Hey, if some crazy wants to pay for these expensive tricked out treats, then the Sheriff should kindly provide me some addresses – I’d be glad to get ’em out of the little hands of innocent children.

Those poor children.

I’m also imagining a world where marijuana is legal and, for whatever insane reason, that would mean that every citizen in California would suddenly feel obligated to toke up all the time in the most irresponsible manners possible – on the road, at the workplace and on school campuses.

There is some logic to what No on Prop. 19 backers are saying. There are plenty of qualms and loopholey-type occurrences that may arise out of the proposition.

But their disaster scenarios and predictions for utter havoc are out of hand.

Their agenda has gone from citing marijuana as a dangerous, harmful drug to mildly accepting the fact that there are benefits to legalization, leading to criticism of the proposition’s language instead. And now that they’re done with that, they’ve moved on to this Reefer Madness type bull.

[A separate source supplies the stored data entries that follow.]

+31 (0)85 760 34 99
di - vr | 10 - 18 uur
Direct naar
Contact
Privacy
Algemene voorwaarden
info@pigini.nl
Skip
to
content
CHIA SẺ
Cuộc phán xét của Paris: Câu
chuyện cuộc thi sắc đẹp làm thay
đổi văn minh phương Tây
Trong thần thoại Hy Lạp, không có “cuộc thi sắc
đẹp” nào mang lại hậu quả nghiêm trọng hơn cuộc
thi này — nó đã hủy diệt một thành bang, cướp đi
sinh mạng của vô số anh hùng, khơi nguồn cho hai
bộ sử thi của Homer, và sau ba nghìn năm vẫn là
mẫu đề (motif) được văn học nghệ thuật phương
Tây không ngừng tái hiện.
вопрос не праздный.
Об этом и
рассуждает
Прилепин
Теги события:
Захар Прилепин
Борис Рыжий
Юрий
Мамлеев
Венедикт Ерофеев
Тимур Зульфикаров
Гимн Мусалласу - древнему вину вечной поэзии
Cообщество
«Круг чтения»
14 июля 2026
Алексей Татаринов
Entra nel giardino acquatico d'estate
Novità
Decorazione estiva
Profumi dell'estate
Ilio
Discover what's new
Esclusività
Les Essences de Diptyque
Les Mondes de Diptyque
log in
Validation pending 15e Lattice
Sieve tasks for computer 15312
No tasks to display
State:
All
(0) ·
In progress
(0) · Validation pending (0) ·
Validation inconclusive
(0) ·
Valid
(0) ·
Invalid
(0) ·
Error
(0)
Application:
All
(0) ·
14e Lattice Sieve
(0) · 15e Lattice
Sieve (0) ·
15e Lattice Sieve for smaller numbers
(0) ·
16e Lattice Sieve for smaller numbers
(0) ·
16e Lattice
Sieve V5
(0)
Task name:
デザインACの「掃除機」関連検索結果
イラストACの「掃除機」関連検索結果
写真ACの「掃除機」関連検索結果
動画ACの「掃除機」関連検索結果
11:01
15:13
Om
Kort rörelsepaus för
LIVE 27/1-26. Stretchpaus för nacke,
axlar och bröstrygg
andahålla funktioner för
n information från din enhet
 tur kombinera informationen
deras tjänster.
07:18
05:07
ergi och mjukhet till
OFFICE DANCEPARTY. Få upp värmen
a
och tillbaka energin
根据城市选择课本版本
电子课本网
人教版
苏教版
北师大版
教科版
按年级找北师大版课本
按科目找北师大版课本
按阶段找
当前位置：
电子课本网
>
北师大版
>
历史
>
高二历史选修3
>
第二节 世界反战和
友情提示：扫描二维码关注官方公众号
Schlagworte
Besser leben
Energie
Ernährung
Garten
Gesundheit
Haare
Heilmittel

Maybe it’s working. It doesn’t look like the initiative will pass, with the most recent Field Poll stating opposition at 49 percent.

After tomorrow, Prop. 19 may go “up in smoke”, perhaps just a mere “pipe dream” – and I might go nuts if I keep reading these widely used puns in news articles. But the issue of marijuana legalization certainly will not go away.

People need to get real. Stop supporting exaggerated, explosive claims. Stop creating doomsday scenarios.

If there is an idiotic nurse that wants to care for a patient while high, then yeah, she’s a dumbass and should be fired.

This event may occur, but it’s more likely to be an isolated incident. I question why responsible, jobholding citizens would suddenly feel the need to be high on the job. They could just as easily chug a bottle of Don Julio in the morning, drive to work and proceed with the workday all messed up, gulping forties on their lunch break.

But people don’t generally do that. It’s called personal responsibility.

Marijuana is misunderstood. Many of the most prominent backers of the No on Prop. 19 campaign – like the California Police Chief’s Association and Mothers Against Drunk Driving – haven’t smoked enough doobies to know what they’re talking about.

There’s a reason why the majority of voters that are for Prop. 19 are under age 40 and located in “greener” areas of California. It’s because they’ve experienced aspects of marijuana lifestyle and culture, and realized that the world goes on.

You’re not silly for voting no on Prop. 19 – but you’re severely misguided if your main reason for this vote is based on outlandish propaganda.